Exhibition view of We used to be more sensitive by Lee Kit at Hara Museum, Tokyo.
Photo: John Batten.

Lee replicates the museum’s windows as video projections on white walls, often adjacent to the real windows. Both have their blinds drawn. Enigmatically, the text near one replica window says, in part: “Everything is fragmented, but not broken. It’s beautiful.” 

There are magic tricks too, openly presented for the audience to spot. A painting of a hand with the index finger pointing downwards is replicated in a video in another room. If a viewer watches this video long enough, a figure appears and walks towards the “painting” to adjust its position.

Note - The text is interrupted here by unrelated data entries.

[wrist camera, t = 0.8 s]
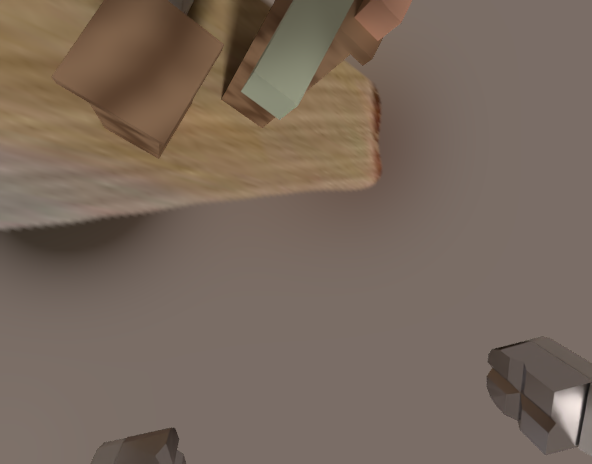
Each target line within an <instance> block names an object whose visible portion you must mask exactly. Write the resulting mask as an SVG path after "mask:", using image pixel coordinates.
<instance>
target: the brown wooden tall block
mask: <svg viewBox="0 0 592 464" xmlns="http://www.w3.org/2000/svg"><path fill="white" fill-rule="evenodd" d="M292 1H293V0H275V2H274V4H273V6H272V7H271V9H270V11H269V13H268V15H267V17H266V18H265V20H264V22H263V24H262V26H261V28H260V29H259V31H258V33H257V35H256V37H255V39H254V40H253V42H252V44H251V46H250V48H249V50H248V51H247V53H246V55H245V57H244V59H243V61H242V62H241V64H240V66H239V68H238V70H237V72H236V73H235V75H234V77H233V79H232V81H231V83H230V84H229V86H228V88H227V90H226V92H225V94H224V95H223V97H222V100H223V101H224V102H226V103H227V104H229V105H230V106H232V107H233V108H234V109H236V110H237V111H239V112H240V113H242V114H243V115H244V116H246V117H247V118H249V119H250V120H252V121H253V122H254V123H256V124H257V125H259V126H260V127H262V128H263V127H264V126H265V125H267V124H268V123H269V122H270V121H271V120H273V119H274V118H275V116H273V115H272V114H271V113H269V112H268V111H267V110H265V109H264V108H263V107H261V106H260V105H258V104H257V103H256V102H254V101H253V100H252V99H250V98H249V97H248V96H246V95H245V94H243V93H242V92H241V90H242V89H243V87H244V85H245V83H246V82H247V80H248V78H249V76H250V75H251V73H252V71H253V69H254V68H255V66H256V64H257V62H258V61H259V59H260V57H261V55H262V54H263V52H264V50H265V48H266V47H267V45H268V43H269V41H270V40H271V38H272V36H273V34H274V33H275V31H276V29H277V27H278V26H279V24H280V22H281V20H282V19H283V17H284V15H285V13H286V12H287V10H288V8H289V6H290V5H291V3H292ZM362 2H363V0H354V1H353V3H352V5H351V7H350V9H349V11H348V13H347V14H346V16H345V18H344V20H343V22H342V24H341V26H340V28H339V29H338V31H337V33H336V35H335V37H334V39H333V41H332V43H331V44H330V46H329V48H328V50H327V52H326V54H325V56H324V58H323V59H322V61H321V63H320V65H319V67H318V69H317V71H316V73H315V74H314V76H313V78H312V80H311V82H310V84H309V86H308V88H307V90H308V89H310V88H311V87H312V86H313V85H314V84H316V83H317V82H318V81H319V80H320V79H322V78H323V77H324V76H325V75H326V74H328V73H329V72H330V71H331V70H332V69H334V68H335V67H336V66H337V65H338V64H340V63H341V62H342V61H343V60H344V59H345V58H347V57H348V56H349V55H350V54H351V55H352V56H353V57H354V58H355V59H356V60H357V61H358V62H359V63H360V64H361V65H362V66H363V65H365V64H366V63H367V62H369V61H370V60H372V58H373V57H374V55H375V52H376V51H377V49H378V47H379V45H380V43H381V41H382V39H383V37H382V38H381V39H380V40H379V41H377V40H376V39H375V38H374V37H373V36H372V35H371V34H370V33H369V32H368V31H367V30H366V29H365V28H364V27H363V26H362V25H361V24H360V23H359V22H358V21H357V20H356V19H355V18H354V17H355V15H356V13H357V11H358V9H359V7H360V5H361V4H362ZM307 90H306V91H307ZM306 91H305V92H306Z"/></svg>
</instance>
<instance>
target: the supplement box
mask: <svg viewBox="0 0 592 464" xmlns="http://www.w3.org/2000/svg"><path fill="white" fill-rule="evenodd" d="M168 1H169V2H170V3H172V4H173V5H174V6H176V7H177V8H178V9H179V10H181V11H182V12H183V13H185V14H186V15H187V14H188V11H189V9H190V7H191V5H192V3H193V1H194V0H168Z"/></svg>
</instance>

Elsewhere, a green coffee mug on an upstairs windowsill has the words “Full of joy” printed on it. A nearby video includes the words, “But my arm is not long enough to reach the cup”. The cup, however, is available for sale in the museum shop. Also, one of Lee Kit’s archetypal painted cloths is pinned to a wall, and at frequent intervals a small child in a bright red T-shirt appears projected on the cloth; the text below simply says “hello”. Finally, the real blinds covering the real windows are made from a gauze-like fabric, and in places this same gauze is projected, giving some paintings and some walls a shadowy, gauze-like appearance.

The exhibition is a swirl of text, painting, light, shadow, architecture and glimpses of the outdoor gardens. The audience is an unconscious participant, and the initial crucial welcome, the child’s “hello”, sets the exhibition’s friendly, embracing tone. The audience were intrigued, possibly mesmerised in some cases, and fascinated by the exhibition’s touching, enigmatic layers of installation and possible meaning. It will be fondly remembered.